● TASK OBJECTIVE
List every line below that contains the string "worden", paying attention to uppercase and lowercase letters.

(Extracted records)
------------
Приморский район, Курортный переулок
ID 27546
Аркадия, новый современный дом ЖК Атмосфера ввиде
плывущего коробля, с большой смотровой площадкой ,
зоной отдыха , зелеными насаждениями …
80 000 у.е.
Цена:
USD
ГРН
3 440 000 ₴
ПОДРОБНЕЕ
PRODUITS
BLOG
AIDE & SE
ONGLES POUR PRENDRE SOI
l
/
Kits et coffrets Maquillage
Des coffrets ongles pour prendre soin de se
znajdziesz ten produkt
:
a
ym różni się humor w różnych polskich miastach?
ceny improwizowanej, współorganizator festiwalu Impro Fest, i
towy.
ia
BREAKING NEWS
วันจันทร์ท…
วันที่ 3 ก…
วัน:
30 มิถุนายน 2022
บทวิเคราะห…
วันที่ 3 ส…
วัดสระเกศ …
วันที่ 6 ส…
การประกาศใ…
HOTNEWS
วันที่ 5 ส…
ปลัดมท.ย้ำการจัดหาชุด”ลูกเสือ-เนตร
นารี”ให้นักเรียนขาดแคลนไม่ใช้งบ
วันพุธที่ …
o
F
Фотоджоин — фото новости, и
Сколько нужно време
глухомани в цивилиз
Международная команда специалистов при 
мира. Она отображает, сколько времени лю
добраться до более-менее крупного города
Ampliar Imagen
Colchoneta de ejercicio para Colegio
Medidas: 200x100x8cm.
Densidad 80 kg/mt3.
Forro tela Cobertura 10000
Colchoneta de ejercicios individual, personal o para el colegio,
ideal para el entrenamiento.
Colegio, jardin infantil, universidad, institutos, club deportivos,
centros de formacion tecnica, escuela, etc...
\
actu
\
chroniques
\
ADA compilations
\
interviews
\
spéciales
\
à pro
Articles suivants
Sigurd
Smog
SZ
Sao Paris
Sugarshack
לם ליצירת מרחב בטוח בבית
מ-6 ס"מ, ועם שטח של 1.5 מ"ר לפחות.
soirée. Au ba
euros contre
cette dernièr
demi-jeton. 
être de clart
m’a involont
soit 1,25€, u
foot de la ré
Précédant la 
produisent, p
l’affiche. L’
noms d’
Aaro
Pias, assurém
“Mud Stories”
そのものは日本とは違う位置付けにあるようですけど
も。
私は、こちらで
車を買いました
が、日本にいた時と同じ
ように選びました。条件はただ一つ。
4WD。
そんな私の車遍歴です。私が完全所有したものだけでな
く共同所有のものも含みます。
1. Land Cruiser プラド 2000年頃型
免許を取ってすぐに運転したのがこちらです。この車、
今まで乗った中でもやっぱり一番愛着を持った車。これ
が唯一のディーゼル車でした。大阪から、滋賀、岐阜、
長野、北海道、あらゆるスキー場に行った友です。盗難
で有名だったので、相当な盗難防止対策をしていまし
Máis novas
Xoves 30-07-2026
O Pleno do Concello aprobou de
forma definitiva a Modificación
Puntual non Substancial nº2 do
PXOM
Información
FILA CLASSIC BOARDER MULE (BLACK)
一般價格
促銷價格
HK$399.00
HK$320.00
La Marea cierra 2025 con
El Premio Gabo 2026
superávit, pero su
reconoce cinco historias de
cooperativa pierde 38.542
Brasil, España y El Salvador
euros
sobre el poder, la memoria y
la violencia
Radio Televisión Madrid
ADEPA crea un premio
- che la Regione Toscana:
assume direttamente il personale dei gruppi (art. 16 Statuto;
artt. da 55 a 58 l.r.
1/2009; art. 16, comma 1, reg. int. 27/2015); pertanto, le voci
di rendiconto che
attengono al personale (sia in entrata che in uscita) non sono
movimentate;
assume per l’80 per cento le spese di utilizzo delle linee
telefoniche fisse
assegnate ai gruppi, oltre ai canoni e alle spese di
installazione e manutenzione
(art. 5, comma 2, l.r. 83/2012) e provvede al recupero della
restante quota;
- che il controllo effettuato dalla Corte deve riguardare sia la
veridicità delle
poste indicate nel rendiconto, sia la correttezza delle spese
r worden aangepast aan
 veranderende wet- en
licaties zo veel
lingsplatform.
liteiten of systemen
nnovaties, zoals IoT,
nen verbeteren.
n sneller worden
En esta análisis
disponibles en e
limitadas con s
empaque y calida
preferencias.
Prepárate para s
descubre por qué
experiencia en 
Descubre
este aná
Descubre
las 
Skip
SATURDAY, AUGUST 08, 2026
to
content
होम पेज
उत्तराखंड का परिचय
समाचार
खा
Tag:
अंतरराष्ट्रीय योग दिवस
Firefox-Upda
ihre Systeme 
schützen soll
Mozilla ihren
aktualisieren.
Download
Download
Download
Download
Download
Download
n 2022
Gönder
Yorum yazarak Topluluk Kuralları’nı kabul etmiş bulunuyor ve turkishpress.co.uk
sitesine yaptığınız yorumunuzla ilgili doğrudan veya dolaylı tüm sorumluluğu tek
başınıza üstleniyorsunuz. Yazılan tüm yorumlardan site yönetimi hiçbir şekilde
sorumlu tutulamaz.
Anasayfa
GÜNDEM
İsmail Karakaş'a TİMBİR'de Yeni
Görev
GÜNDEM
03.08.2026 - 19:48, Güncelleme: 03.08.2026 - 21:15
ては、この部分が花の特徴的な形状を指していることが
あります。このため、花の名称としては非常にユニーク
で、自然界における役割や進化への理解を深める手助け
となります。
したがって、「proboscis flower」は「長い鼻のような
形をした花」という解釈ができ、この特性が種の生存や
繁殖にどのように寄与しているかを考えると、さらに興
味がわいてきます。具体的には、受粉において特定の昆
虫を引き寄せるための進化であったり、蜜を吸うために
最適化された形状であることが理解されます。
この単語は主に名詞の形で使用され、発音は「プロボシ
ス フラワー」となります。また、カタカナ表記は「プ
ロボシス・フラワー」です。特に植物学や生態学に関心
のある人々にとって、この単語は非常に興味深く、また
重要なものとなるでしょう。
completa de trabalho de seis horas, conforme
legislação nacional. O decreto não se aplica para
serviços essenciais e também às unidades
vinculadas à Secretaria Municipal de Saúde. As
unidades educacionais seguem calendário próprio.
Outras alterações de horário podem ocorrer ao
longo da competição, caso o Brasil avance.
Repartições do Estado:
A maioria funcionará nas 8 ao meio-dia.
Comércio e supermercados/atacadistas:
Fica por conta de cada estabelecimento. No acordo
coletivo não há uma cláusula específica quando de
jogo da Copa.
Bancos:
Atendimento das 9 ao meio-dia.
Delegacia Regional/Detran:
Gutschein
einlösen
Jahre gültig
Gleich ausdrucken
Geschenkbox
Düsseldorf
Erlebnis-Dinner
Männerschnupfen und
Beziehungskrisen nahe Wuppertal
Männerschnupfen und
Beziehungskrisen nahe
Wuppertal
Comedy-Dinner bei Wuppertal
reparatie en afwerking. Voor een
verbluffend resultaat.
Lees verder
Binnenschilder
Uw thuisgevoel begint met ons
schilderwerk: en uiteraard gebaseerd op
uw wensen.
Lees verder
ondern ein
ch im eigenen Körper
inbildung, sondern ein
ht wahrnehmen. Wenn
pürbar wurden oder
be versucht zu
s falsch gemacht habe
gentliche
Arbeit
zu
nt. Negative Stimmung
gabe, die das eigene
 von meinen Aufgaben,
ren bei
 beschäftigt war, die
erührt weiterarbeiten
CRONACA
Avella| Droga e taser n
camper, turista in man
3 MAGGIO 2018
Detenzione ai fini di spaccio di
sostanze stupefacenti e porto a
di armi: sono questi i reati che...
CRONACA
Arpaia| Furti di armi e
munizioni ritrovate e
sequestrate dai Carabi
------------
● YOUR SOLUTION
r worden aangepast aan
n sneller worden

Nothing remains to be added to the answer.